Between The Waters

Afro-Christianity on the Waccamaw Neck

Europeans and Africans transported distinct religious faiths to the New World. While Englishmen brought the teachings of the Anglican Church, enslaved people from West and West Central Africa carried with them their own spiritual traditions.

 

Customs and beliefs from the Congo-Angolan region, the center of Bakongo influence, likely formed the foundation of African-American religion, along with some Native American influences.

 

From around 1670 to 1830, for almost a century and a half, enslaved people on the Waccamaw Neck, and all along the South Carolina coast, created their own form of religious expression. 

 

The Old Plantation, attributed to John Rose, c. 1785 - 1795. Courtesy the Abby Aldrich Rockefeller Folk Museum

 

In the Bakongo worldview, birth, life, death and rebirth represent a continuous cycle.  

Death was a journey into the spirit world, not a break with life or earthly beings.

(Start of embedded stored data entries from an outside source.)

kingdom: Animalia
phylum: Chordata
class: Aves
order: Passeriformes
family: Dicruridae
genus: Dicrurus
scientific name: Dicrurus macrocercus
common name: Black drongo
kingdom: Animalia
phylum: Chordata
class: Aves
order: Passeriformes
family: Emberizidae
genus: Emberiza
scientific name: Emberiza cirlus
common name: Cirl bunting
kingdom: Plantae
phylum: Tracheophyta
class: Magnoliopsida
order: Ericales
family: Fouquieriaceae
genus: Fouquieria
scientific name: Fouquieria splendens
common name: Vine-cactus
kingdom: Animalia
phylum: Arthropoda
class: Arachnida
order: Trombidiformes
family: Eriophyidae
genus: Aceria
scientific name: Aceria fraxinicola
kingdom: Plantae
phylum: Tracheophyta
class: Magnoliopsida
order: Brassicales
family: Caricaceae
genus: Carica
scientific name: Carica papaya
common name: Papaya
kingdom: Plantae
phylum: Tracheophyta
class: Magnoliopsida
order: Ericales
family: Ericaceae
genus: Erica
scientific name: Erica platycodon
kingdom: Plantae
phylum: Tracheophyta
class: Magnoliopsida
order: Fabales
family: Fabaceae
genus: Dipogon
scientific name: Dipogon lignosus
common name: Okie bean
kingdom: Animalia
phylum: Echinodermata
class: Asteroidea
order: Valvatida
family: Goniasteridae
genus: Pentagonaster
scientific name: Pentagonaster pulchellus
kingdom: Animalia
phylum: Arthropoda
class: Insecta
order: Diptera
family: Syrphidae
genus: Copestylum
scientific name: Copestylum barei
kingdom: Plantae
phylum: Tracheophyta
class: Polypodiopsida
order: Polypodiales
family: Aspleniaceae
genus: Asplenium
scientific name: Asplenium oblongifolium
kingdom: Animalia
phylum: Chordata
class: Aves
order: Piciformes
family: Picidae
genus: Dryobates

The idea of the perpetuity of life through time, space, and circumstance was common to African religious culture, and the complexity of this belief system is typified by Bakongo cosmology and concepts of the four moments of the sun.

“A Peculiar People” Slave Religion and Community-Culture Among the Gullahs

 

 

 

 

 

 

 

 

 

 

 

 

 

 

 

 

 

 

 

 

In 1701 the Church of England created the Society for the Propagation of the Gospel in Foreign Parts, to bring the Anglican church to the colonies, and by 1706 it had established itself as the official faith of South Carolina, laying out the first parishes.

 

Part of the charter of the SPG was to convert “heathen” Africans and Native Americans to Christianity and to convince planters that enslaved people needed religious instruction.

 

Many planters resisted the effort to Christianize slaves, fearing in part that it would lead to literacy and insurrection. Beginning in 1832 in wealthy Lower All Saints Episcopal Parish, one man overcame slaveowners’ objections and delivered Christian instruction to African Americans for almost 30 years.

 

Reverend Alexander Glennie, c. 1835. Painted by Charles Fraser (American artist, 1782-1860), watercolor on ivory. Courtesy Gibbes Museum of Art and the Carolina Art Association.

At the age of 28, Reverend Alexander Glennie, the rector of All Saints Episcopal Church, preached at each plantation in the parish once or twice a month in 13 different slave chapels.

 

Waccamaw rice planters came to believe that conversion to Christianity made their slaves more obedient. By 1862 Alexander Glennie had 529 black communicants.

African Americans adopted and adapted Christianity to incorporate African concepts of religion, as well as a generalized African worldview.

 

It was not God the judge of behavior - God the master or overseer - who was the object of worship in Afro-Christianity, but a God more like African deities: God the transcendent spirit. They worshipped this new deity in traditional African ways, and they made European forms serve African religious functions.
Charles Joyner, Down by the Riverside: A South Carolina Slave Community

 

After emancipation, formerly enslaved people on the Waccamaw Neck rejected Glennie's preaching and held their own services, with African-American pastors.

 

Devastated, Reverend Glennie considered giving up and returning to England, believing “the labors of his lifetime dissipated and lost in a single day.”

 

Friendfield Church, built around 1890, was led by African-American pastors from its inception.